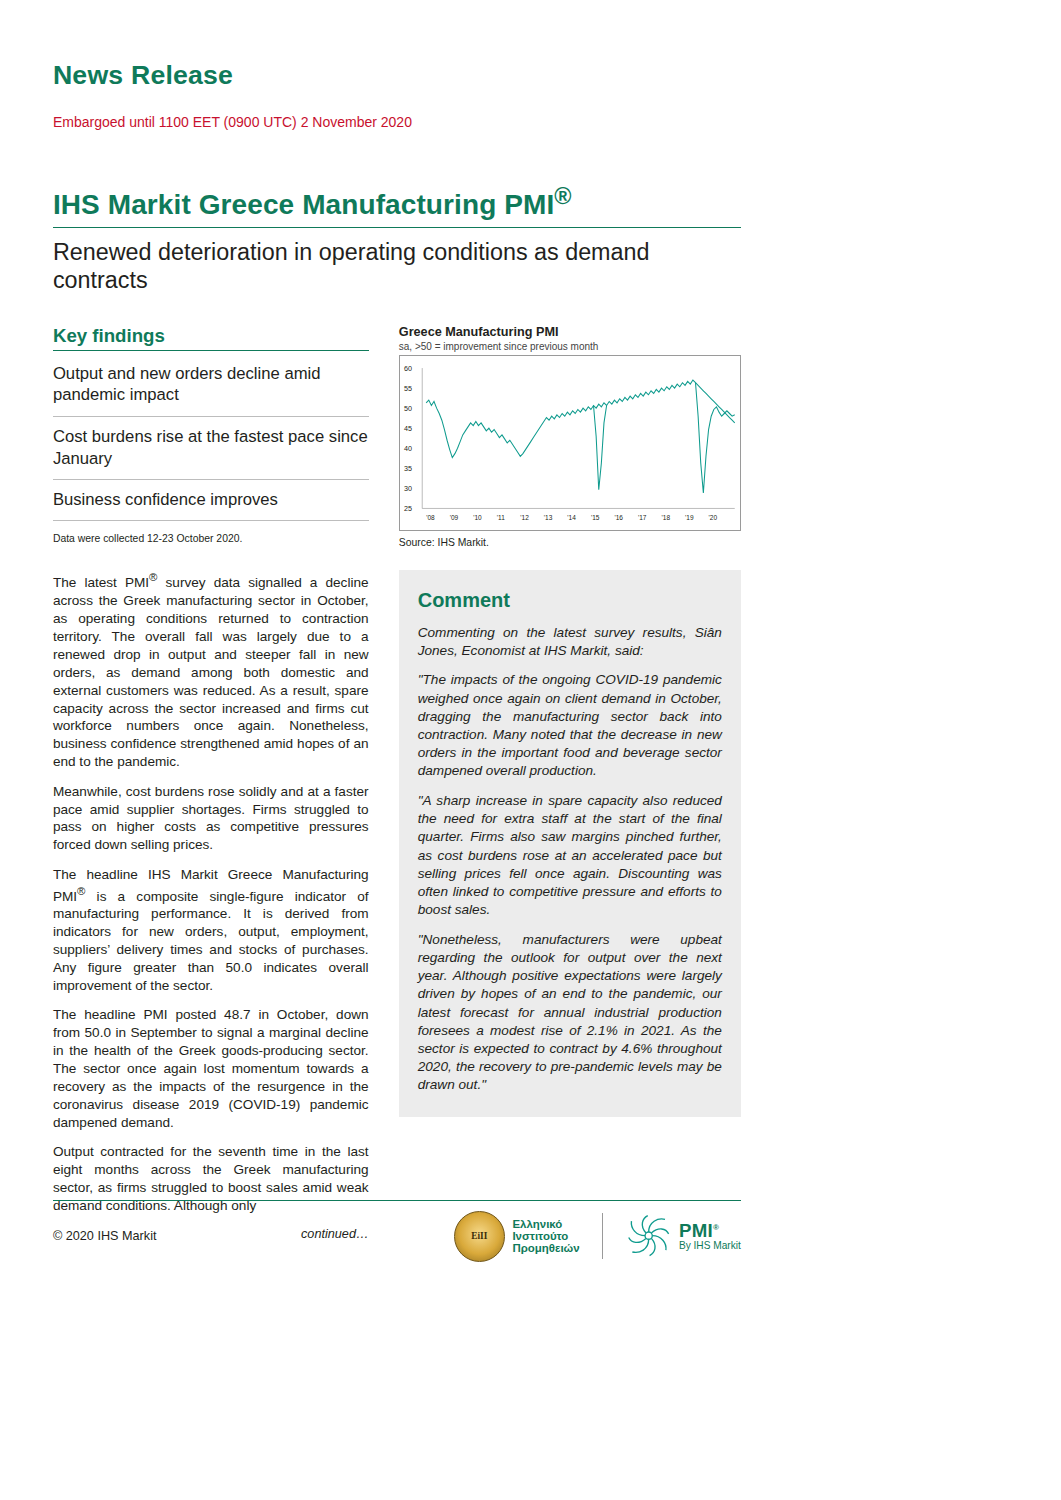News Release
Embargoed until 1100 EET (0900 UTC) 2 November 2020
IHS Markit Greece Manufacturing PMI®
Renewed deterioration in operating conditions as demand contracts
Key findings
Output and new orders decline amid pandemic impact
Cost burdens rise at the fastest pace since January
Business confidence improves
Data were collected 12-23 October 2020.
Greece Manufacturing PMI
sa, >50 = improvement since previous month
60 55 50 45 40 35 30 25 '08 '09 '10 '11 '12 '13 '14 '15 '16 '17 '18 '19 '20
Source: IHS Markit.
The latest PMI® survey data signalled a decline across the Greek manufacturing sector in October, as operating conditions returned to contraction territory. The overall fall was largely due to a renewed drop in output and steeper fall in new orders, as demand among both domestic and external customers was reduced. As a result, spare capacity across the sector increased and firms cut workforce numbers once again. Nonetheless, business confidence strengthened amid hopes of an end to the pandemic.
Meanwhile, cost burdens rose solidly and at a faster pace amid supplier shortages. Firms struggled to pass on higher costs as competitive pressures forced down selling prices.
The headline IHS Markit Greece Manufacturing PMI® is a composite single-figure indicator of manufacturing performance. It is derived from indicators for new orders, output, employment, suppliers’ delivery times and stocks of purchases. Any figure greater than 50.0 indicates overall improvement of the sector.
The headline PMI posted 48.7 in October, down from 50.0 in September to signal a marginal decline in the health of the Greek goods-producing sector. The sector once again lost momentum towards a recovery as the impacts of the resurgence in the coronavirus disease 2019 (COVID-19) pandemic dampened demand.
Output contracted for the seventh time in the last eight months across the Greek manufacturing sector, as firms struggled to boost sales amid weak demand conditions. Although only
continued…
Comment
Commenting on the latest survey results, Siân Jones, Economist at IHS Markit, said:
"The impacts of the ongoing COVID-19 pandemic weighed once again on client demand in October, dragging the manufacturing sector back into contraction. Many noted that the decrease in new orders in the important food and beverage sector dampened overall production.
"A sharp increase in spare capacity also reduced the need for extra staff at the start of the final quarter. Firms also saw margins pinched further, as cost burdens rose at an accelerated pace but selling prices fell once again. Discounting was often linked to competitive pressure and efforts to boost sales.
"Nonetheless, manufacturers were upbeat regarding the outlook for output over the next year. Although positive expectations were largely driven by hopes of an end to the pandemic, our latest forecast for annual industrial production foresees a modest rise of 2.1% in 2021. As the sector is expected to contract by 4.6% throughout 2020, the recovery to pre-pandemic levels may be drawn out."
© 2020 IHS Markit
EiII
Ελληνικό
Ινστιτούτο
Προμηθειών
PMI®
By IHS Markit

● Work instructions: Write out exactly the lines above from the line with "60 55 50 45" through the line with "Commenting on the", both of them included, and leave out all other lines.

● Output of the task:
60 55 50 45 40 35 30 25 '08 '09 '10 '11 '12 '13 '14 '15 '16 '17 '18 '19 '20
Source: IHS Markit.
The latest PMI® survey data signalled a decline across the Greek manufacturing sector in October, as operating conditions returned to contraction territory. The overall fall was largely due to a renewed drop in output and steeper fall in new orders, as demand among both domestic and external customers was reduced. As a result, spare capacity across the sector increased and firms cut workforce numbers once again. Nonetheless, business confidence strengthened amid hopes of an end to the pandemic.
Meanwhile, cost burdens rose solidly and at a faster pace amid supplier shortages. Firms struggled to pass on higher costs as competitive pressures forced down selling prices.
The headline IHS Markit Greece Manufacturing PMI® is a composite single-figure indicator of manufacturing performance. It is derived from indicators for new orders, output, employment, suppliers’ delivery times and stocks of purchases. Any figure greater than 50.0 indicates overall improvement of the sector.
The headline PMI posted 48.7 in October, down from 50.0 in September to signal a marginal decline in the health of the Greek goods-producing sector. The sector once again lost momentum towards a recovery as the impacts of the resurgence in the coronavirus disease 2019 (COVID-19) pandemic dampened demand.
Output contracted for the seventh time in the last eight months across the Greek manufacturing sector, as firms struggled to boost sales amid weak demand conditions. Although only
continued…
Comment
Commenting on the latest survey results, Siân Jones, Economist at IHS Markit, said:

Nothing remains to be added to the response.